Question #01ea1

Sep 27, 2015

Because it's practical to ignore the gravitational acceleration in everyday activities.

Explanation:

The weight of an object is simply a measure of the force the object has as a result of gravity.

The mass of an object can be though of as the amount of matter that respective object has.

The weight of an object is actually a vector quantity.

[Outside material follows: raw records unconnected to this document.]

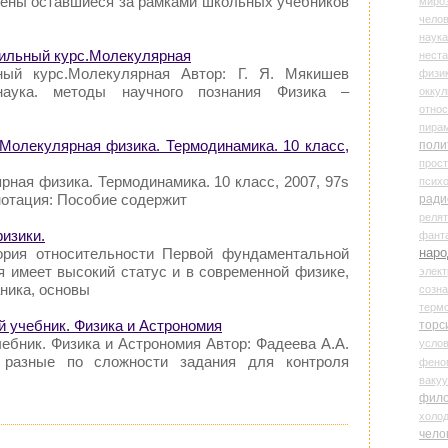
ены оставшиеся за рамками школьных учебников
миро
чело
наука
фильный курс.Молекулярная
нест
ный курс.Молекулярная Автор: Г. Я. Мякишев
физи
наука. методы научного познания Физика –
оккул
относ
пира
 Молекулярная физика. Термодинамика. 10 класс,
поли
прос
рная физика. Термодинамика. 10 класс, 2007, 97s
психо
нотация: Пособие содержит
ради
реля
изики.
фант
наро
ория относительности Первой фундаментальной
я имеет высокий статус и в современной физике,
элект
ника, основы
созн
терм
й учебник. Физика и Астрономия
торс
ебник. Физика и Астрономия Автор: Фадеева А.А.
усло
т разные по сложности задания для контроля
фено
ваку
фил
холо
чело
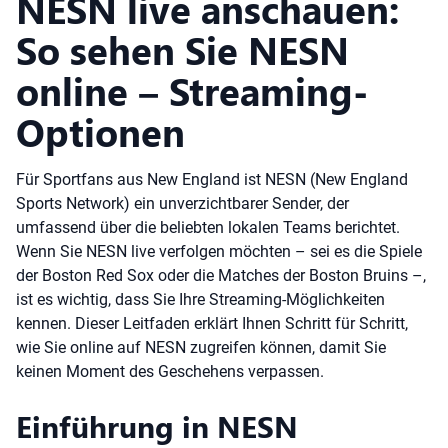
NESN live anschauen:
So sehen Sie NESN
online – Streaming-
Optionen
Für Sportfans aus New England ist NESN (New England
Sports Network) ein unverzichtbarer Sender, der
umfassend über die beliebten lokalen Teams berichtet.
Wenn Sie NESN live verfolgen möchten – sei es die Spiele
der Boston Red Sox oder die Matches der Boston Bruins –,
ist es wichtig, dass Sie Ihre Streaming-Möglichkeiten
kennen. Dieser Leitfaden erklärt Ihnen Schritt für Schritt,
wie Sie online auf NESN zugreifen können, damit Sie
keinen Moment des Geschehens verpassen.
Einführung in NESN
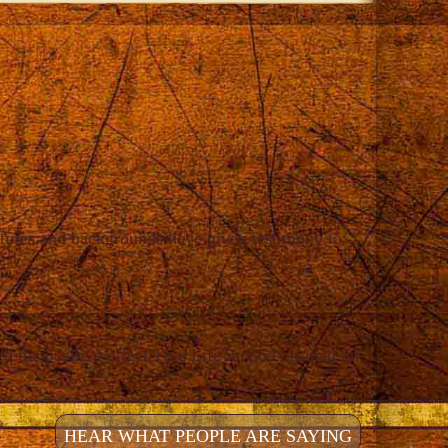
ltures and backgrounds have given testimony to
d the positive effect True Life in God has had on
HEAR WHAT PEOPLE ARE SAYING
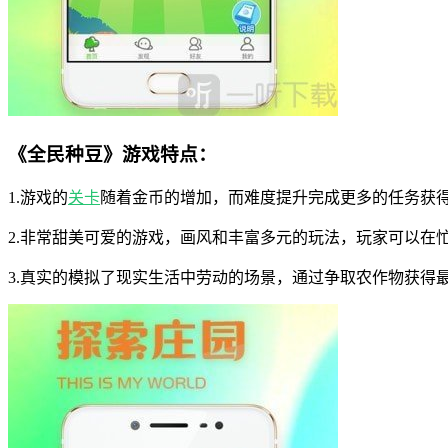
《全民种豆》游戏特点：
1.游戏的
关卡
随着金币的增加，而难度提升完成更多的任务获
2.非常甜美可爱的游戏，画风和丰富多元的玩法，玩家可以在
3.真实的模拟了现实生活中劳动的场景，通过争取农作物获得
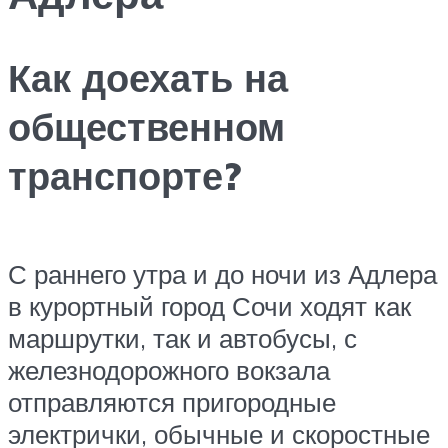
Как доехать на
общественном
транспорте?
С раннего утра и до ночи из Адлера
в курортный город Сочи ходят как
маршрутки, так и автобусы, с
железнодорожного вокзала
отправляются пригородные
электрички, обычные и скоростные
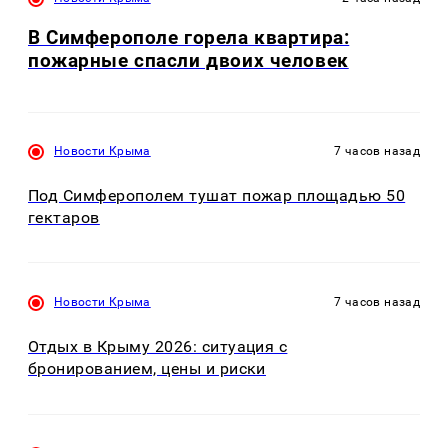
В Симферополе горела квартира:
пожарные спасли двоих человек
Новости Крыма
7 часов назад
Под Симферополем тушат пожар площадью 50
гектаров
Новости Крыма
7 часов назад
Отдых в Крыму 2026: ситуация с
бронированием, цены и риски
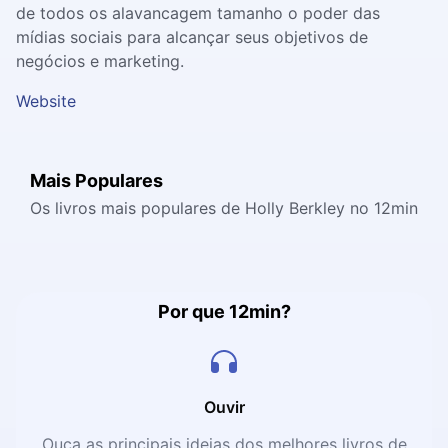
de todos os alavancagem tamanho o poder das
mídias sociais para alcançar seus objetivos de
negócios e marketing.
Website
Mais Populares
Os livros mais populares de Holly Berkley no 12min
Por que 12min?
Ouvir
Ouça as principais ideias dos melhores livros de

The magnitude of that vector is the product between the mass of the object and the gravitational acceleration, $g$

$W = m \cdot g$

As you can see, the only difference between the mass of an object and the magnitude of its weight is the gravitational acceleration, $g$.

This means that for most everyday activities and situations, the difference between the weights of two objects will actually be equivalent to the difference between their two masses.

Let's say that you put an object on a scale and read its weight to be $\text{9.81 kg}$. Here is where it can get a little confusing.

In this case, the word "weight" is used correctly, but the value that's being read is actually interpreted as mass, that's why it uses kilograms instead of Newtons.

If the scale were to give you the weight in Newtons, then you would have to get the mass of the object by dividing that weight by the value of $g$.

$m = \frac{W}{g} = \text{9.81 N"/(9.81"m"/"s"^2) = "1 kg}$

Now, although this is the correct approach, it is not very practical for everyday situations because the value of $g$ is constant.

Moreover, your body is so accustomed to the value of $g$ that it makes more sense to "classify" the object as having a "mass" of $\text{9.81 kg}$, than to introduce the difference between weight and mass and be forced to constantly divide by the same value of $g$.

So, as a conclusion, everyday activities do not require a distinction between weight and mass, which is why our scales measure weight but use the units of mass to express it.

If $g$ does not change, then it's practical to use mass and weight interchangeably.